====== PROVIDED MATERIAL
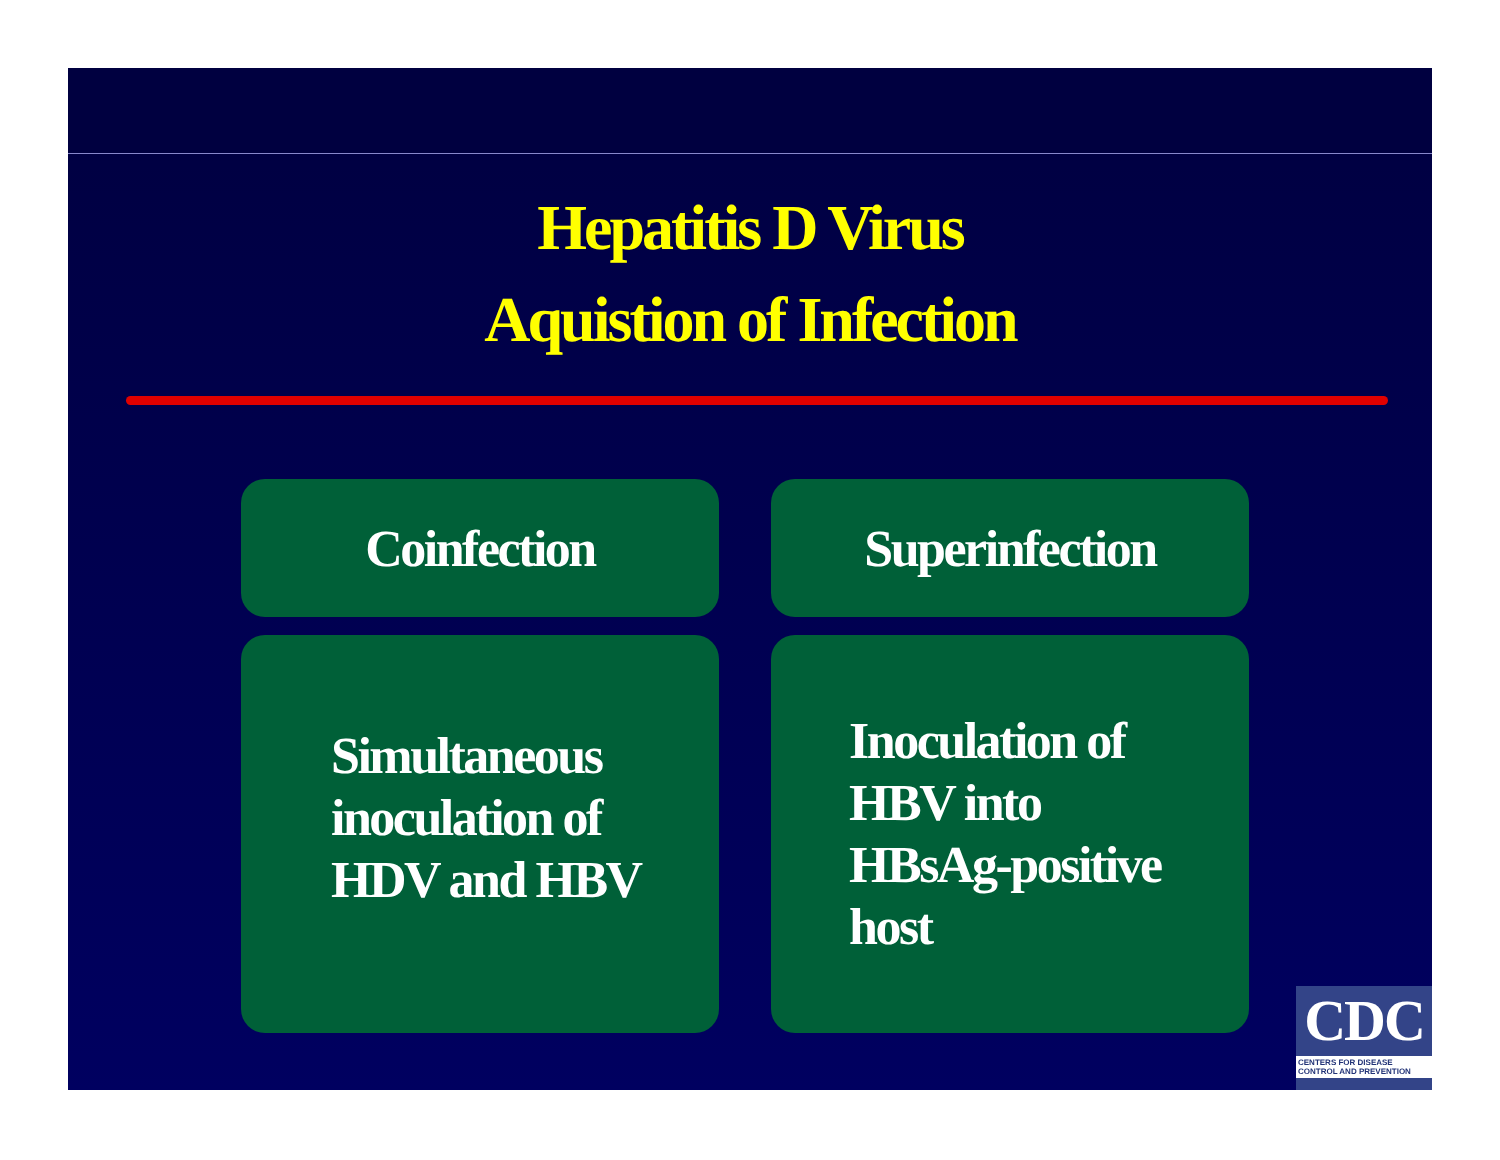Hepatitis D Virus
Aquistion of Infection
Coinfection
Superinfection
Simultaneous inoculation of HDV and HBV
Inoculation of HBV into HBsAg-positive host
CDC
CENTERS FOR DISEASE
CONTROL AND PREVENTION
============
====== PROVIDED MATERIAL
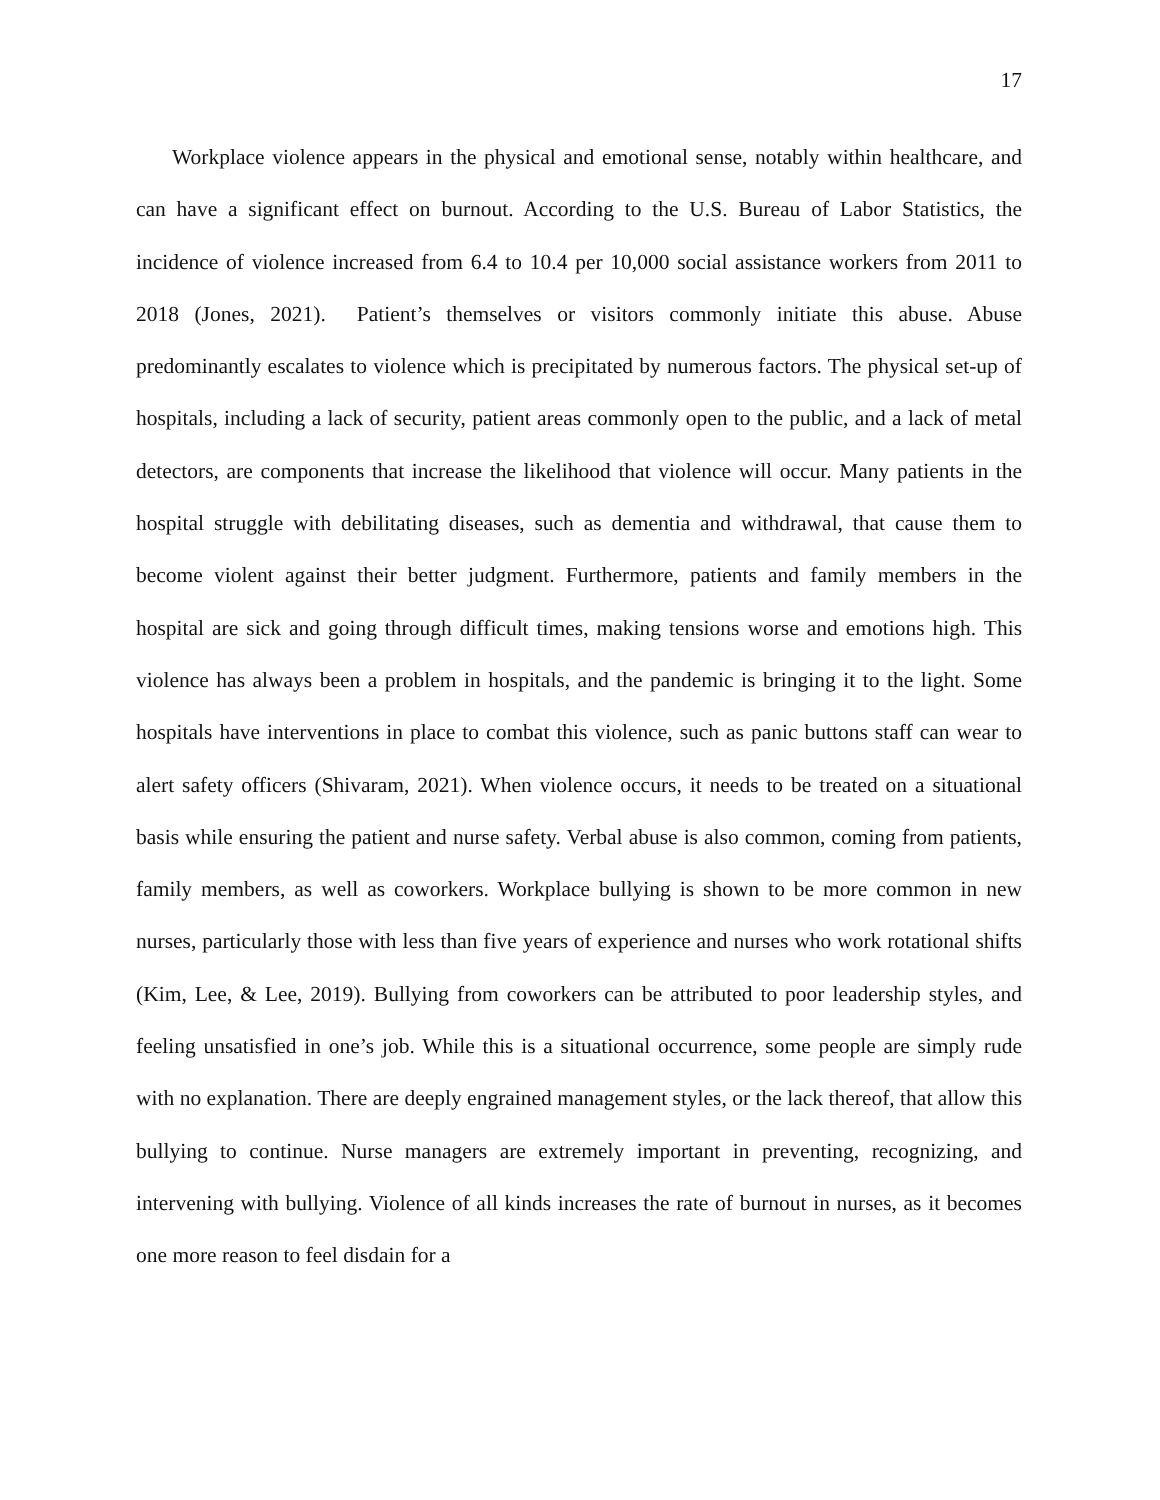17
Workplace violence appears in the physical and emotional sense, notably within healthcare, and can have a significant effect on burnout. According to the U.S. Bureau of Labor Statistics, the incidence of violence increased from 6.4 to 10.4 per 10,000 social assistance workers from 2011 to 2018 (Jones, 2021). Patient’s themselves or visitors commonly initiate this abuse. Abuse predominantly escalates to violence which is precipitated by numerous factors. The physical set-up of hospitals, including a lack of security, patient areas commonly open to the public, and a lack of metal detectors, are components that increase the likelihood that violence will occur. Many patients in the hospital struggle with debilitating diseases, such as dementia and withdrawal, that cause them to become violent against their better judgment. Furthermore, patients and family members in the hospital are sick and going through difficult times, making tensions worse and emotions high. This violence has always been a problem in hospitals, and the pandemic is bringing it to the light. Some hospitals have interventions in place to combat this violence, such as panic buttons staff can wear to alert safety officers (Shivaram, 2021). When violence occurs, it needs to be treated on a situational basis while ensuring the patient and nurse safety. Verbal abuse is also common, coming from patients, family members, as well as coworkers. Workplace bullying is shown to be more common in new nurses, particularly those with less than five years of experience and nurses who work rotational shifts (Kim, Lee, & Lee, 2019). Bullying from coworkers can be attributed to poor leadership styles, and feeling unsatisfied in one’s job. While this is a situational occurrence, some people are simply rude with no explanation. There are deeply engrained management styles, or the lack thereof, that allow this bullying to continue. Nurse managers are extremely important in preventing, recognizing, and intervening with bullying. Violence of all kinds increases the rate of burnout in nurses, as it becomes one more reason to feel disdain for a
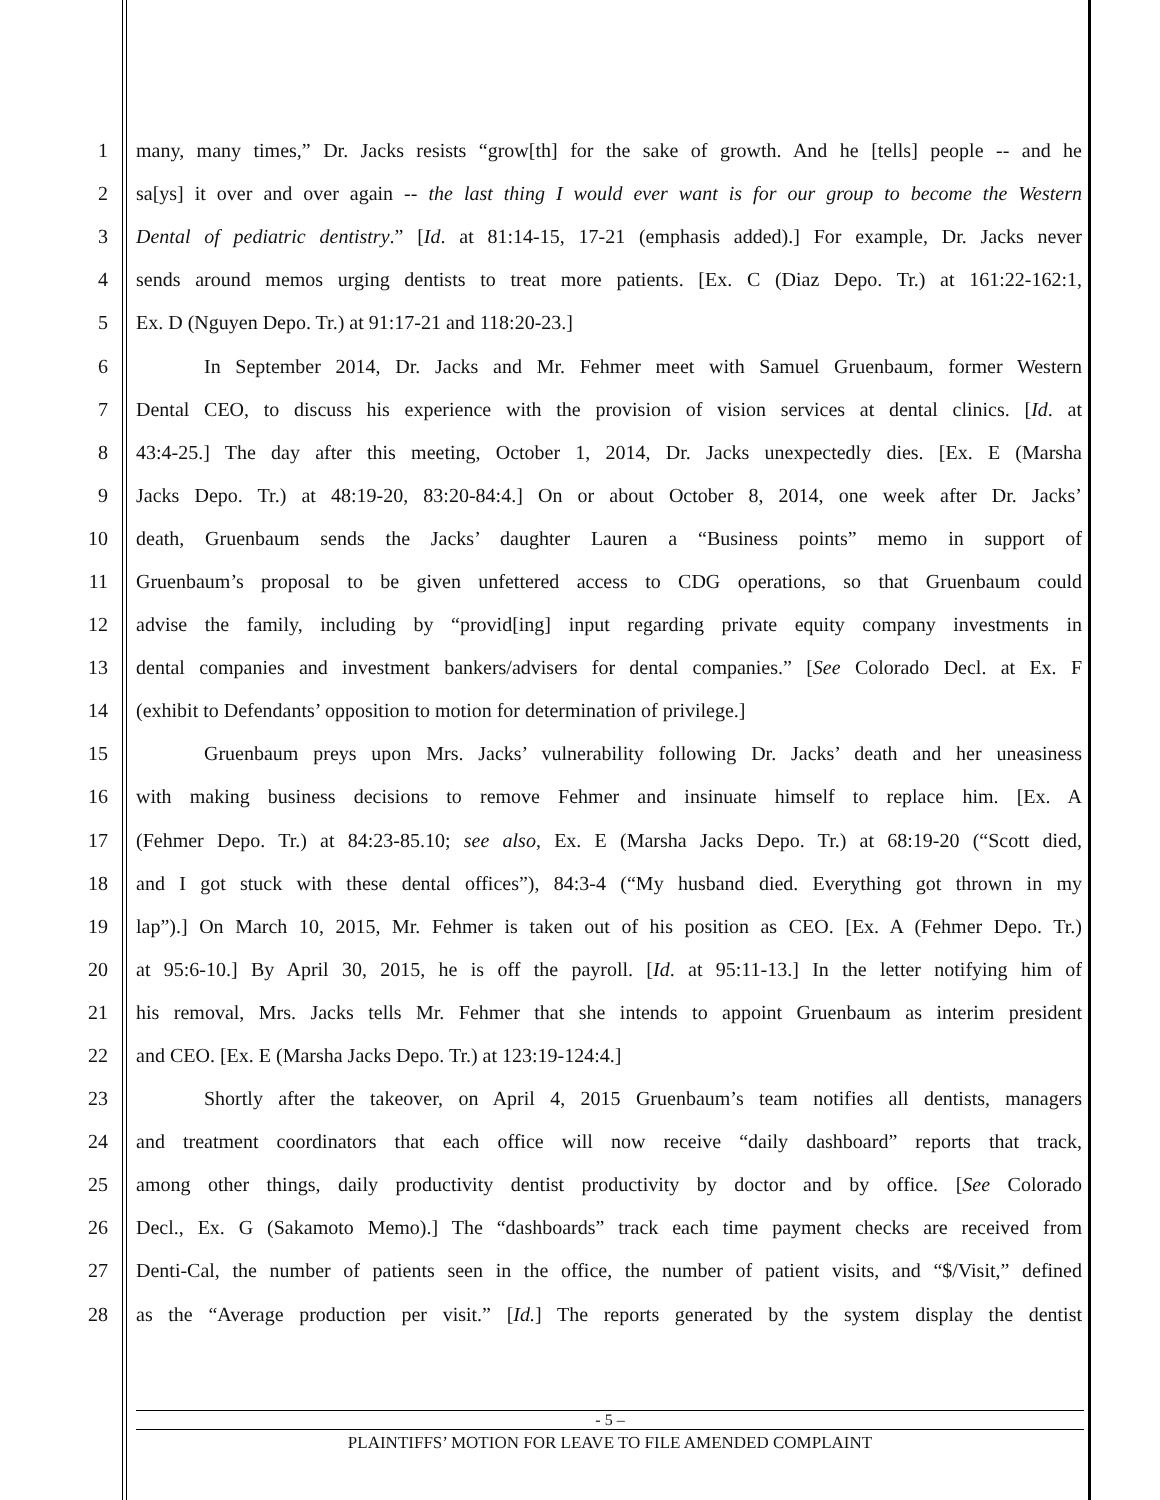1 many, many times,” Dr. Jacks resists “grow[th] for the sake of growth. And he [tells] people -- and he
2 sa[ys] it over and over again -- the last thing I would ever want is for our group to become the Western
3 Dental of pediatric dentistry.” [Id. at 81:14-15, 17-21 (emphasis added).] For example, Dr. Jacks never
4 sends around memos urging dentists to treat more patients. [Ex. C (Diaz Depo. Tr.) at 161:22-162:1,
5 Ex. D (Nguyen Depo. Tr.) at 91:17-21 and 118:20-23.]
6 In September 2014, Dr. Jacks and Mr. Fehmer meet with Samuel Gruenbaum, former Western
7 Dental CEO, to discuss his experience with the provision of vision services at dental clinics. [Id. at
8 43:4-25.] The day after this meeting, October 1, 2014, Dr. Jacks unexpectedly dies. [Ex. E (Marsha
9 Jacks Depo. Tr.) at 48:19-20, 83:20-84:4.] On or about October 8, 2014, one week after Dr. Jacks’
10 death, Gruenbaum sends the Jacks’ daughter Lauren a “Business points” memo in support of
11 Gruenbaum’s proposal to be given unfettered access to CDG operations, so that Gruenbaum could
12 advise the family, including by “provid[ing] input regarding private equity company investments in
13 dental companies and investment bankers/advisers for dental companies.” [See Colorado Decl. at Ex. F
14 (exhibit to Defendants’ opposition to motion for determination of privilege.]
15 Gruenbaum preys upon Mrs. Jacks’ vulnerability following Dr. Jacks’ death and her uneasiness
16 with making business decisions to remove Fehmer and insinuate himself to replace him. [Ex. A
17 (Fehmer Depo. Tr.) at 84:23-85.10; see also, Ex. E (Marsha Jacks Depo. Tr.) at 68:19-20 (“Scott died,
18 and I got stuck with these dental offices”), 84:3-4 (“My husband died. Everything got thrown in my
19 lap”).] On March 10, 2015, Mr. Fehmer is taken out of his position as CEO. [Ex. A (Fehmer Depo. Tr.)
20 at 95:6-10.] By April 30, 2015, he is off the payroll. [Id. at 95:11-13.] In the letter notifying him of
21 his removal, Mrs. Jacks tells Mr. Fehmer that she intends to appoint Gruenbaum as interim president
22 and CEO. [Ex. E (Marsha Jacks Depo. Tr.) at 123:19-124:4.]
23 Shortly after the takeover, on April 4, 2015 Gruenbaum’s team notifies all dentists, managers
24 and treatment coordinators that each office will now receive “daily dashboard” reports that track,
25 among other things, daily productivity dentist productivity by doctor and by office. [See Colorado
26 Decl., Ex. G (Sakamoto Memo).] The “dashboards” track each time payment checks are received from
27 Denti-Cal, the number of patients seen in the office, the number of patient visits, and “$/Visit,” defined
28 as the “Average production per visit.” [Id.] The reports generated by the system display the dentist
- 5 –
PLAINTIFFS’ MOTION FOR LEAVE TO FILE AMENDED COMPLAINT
============
WORK INSTRUCTIONS:
Give the exact lines, and only those, from the line containing "10 death, Gruenbaum" through the line containing "15 Gruenbaum preys" in the entries above.

ANSWER AREA:
10 death, Gruenbaum sends the Jacks’ daughter Lauren a “Business points” memo in support of
11 Gruenbaum’s proposal to be given unfettered access to CDG operations, so that Gruenbaum could
12 advise the family, including by “provid[ing] input regarding private equity company investments in
13 dental companies and investment bankers/advisers for dental companies.” [See Colorado Decl. at Ex. F
14 (exhibit to Defendants’ opposition to motion for determination of privilege.]
15 Gruenbaum preys upon Mrs. Jacks’ vulnerability following Dr. Jacks’ death and her uneasiness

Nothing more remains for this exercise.